To comply, health care service plans (or employers) must align their operational strategies and compliance protocols to meet these new legal requirements and avoid potential penalties. Here are the key compliance points for health care service plans under the new law:
Key Compliance Requirements for Health Care Service Plans:
- Enhanced Records Inspection and Accessibility:
- Plans must provide records, books, and papers in electronic forms wherever possible;
- Records should be digitally searchable as much as possible;
- Plans are responsible for conducting thorough reviews and ensuring timely responses to DMHC’s records requests. Failure to comply may lead to penalties, including disciplinary action.
- Mandatory Record Preservation:
- Plans must retain records to the fullest extent possible, but no less than seven (7) years (in some cases up to 10 years);
- DMHC’s Director has the authority to inspect, copy, and request records electronically and can seek administrative relief for non-compliance.
- Medical Survey/Onsite Review Compliance & Expansion of Disciplinary Action:
- DMHC will continue to conduct periodic onsite reviews (or medical surveys) of each plan’s health delivery system and must publicly produce a final report within 180 days of completing their review. Plans are allowed to review and respond to findings before publication of the final report;
- Plans that do not address deficiencies in a timely manner may face disciplinary action;
- DMHC may impose penalties based on various factors, including the nature of violations, any harm caused to enrollees, and the plan’s compliance history.

● PROBLEM 1: Please copy the health plan compliance summary, starting with "To comply, health" and going on through "including disciplinary action.", and swap "penalties" for "fines".
● PROBLEM 2: Write the next part of the health plan compliance summary, picking up after its last sentence.
The lines that come next aren't needed.

● SOURCE MATERIAL:

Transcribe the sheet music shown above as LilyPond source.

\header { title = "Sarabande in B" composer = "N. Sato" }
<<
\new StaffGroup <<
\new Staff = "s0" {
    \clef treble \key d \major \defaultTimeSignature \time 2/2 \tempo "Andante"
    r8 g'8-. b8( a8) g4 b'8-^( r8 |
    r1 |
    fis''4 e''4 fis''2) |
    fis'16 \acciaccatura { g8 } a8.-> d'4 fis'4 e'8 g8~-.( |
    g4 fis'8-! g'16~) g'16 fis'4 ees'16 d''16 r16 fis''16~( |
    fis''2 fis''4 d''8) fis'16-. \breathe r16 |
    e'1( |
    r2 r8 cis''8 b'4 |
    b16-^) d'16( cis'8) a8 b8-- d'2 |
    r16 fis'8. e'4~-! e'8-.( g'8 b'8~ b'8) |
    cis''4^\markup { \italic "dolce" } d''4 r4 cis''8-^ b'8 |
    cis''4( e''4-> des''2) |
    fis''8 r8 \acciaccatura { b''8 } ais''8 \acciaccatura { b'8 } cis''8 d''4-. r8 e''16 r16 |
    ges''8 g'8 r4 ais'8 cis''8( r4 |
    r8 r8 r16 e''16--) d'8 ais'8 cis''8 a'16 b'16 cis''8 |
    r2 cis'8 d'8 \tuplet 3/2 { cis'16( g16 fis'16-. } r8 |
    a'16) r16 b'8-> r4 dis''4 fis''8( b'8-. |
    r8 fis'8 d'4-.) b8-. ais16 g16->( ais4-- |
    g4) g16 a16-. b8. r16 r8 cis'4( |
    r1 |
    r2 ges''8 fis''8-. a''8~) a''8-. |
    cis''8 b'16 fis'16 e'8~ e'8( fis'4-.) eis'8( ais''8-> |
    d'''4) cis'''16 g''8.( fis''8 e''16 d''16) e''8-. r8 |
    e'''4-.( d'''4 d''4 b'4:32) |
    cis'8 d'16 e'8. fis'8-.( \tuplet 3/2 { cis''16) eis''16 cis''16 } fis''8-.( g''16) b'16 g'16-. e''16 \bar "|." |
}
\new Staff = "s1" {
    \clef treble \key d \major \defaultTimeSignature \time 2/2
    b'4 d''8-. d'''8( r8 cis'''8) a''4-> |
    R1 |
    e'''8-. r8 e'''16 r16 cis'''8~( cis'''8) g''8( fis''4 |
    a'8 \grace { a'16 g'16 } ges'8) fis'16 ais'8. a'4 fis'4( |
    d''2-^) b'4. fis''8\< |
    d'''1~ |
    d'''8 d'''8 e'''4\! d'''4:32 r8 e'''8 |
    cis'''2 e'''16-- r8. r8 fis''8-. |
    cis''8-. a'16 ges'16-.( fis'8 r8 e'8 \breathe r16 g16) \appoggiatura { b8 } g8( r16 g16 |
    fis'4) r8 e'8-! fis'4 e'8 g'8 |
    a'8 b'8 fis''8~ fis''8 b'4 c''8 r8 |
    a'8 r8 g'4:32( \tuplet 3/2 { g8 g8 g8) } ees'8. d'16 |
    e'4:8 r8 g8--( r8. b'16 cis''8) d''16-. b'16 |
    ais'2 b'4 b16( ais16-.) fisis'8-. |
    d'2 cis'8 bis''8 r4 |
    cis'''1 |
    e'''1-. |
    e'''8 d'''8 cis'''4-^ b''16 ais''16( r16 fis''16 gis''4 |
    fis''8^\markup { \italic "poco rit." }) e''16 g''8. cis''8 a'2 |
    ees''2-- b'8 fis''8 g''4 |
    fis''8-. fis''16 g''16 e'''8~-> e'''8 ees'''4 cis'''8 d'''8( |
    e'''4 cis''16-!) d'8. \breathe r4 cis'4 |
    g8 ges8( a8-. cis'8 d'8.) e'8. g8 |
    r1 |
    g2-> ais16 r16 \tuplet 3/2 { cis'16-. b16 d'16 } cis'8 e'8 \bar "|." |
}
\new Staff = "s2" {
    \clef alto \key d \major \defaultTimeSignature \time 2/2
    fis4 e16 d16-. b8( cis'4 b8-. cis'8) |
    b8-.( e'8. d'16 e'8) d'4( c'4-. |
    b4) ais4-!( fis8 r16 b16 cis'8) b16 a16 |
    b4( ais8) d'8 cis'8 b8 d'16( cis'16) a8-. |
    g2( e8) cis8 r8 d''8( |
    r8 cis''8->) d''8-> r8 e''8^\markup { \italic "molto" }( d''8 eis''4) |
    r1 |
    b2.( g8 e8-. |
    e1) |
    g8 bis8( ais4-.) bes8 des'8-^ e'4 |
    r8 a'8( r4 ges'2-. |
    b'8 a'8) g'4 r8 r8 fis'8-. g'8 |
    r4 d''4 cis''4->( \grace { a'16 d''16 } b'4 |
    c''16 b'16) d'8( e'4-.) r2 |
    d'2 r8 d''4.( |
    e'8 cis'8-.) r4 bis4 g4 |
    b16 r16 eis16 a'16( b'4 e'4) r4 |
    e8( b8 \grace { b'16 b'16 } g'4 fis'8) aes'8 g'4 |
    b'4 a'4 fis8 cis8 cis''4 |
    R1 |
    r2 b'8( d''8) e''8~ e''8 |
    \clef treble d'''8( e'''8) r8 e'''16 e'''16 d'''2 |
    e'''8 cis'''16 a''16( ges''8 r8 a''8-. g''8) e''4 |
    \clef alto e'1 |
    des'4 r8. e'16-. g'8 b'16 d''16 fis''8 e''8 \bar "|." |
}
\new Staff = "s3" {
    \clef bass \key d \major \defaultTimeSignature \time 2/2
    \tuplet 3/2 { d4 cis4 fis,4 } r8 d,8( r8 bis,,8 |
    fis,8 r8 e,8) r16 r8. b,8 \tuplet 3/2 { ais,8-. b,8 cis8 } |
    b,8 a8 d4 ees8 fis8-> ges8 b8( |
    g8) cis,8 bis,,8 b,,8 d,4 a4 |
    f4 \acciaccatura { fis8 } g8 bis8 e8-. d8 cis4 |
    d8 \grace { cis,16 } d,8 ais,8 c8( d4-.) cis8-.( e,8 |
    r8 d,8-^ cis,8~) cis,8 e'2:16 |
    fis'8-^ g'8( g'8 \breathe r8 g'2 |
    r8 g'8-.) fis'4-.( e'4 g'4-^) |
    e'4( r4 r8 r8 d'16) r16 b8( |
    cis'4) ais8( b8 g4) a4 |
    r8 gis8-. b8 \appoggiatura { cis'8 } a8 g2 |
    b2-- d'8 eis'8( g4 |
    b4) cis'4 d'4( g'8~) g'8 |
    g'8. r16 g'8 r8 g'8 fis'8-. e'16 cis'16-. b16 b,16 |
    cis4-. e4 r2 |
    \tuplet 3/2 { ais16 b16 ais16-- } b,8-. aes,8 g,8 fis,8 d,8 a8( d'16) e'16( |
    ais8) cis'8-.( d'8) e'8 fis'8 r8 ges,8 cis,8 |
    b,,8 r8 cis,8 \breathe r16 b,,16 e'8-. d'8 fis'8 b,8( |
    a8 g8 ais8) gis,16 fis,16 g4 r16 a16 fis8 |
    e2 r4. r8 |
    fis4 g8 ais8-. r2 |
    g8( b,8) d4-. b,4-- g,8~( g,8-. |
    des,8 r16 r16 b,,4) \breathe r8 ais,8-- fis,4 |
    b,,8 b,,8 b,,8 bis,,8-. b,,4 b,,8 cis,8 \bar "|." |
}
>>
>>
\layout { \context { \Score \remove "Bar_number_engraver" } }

● REPLY 1:
To comply, health care service plans (or employers) must align their operational strategies and compliance protocols to meet these new legal requirements and avoid potential fines. Here are the key compliance points for health care service plans under the new law:
Key Compliance Requirements for Health Care Service Plans:
- Enhanced Records Inspection and Accessibility:
- Plans must provide records, books, and papers in electronic forms wherever possible;
- Records should be digitally searchable as much as possible;
- Plans are responsible for conducting thorough reviews and ensuring timely responses to DMHC’s records requests. Failure to comply may lead to fines, including disciplinary action.

● REPLY 2:
AB 3275 – Effective 1/1/2026
This new law updates the reimbursement timelines and processes for health care service plans and insurers. It requires that claims be resolved within thirty (30) calendar days. Notifications for contested or denied claims must clearly specify the reasons for the denial and outline the necessary documentation, thereby promoting transparency for claimants. Additionally, the law imposes strict penalties, including interest and fees, for late payments. Employers and insurers must implement these provisions in their claims handling and grievance systems by January 1, 2026. Below, we’ve highlighted the key compliance requirements:
Key Compliance Requirements for Health Care Service Plans:
- Claim Reimbursement Timelines:
- Plans must reimburse complete claims or notify claimants of denials or contested claims within thirty (30) calendar days after receipt of the claim by the plan. This timeline is extended to forty-five (45) days for HMOs;
- For uncontested claims not reimbursed, interest will begin accruing at 15% per year starting the first day after the 30-day (or 45-day) window. Interest amounts must be included in payment without requiring claimants to make any additional requests.
- Grievance Process Improvements:
- Enrollee complaints relating to a delayed or denied claim payment must be treated as a grievance and addressed through the plan’s formal grievance process. The word “grievance” is not required to be included in a complaint for it to be treated as such;
- Plans are also required to notify enrollees and providers of grievance rights and provide clear instructions on how to dispute adverse claims decisions.
It is important to note that the DMHC has the authority to issue additional guidance regarding this law through the end of 2027. Such guidance will take effect immediately and will not be subject to any notice or comment requirements.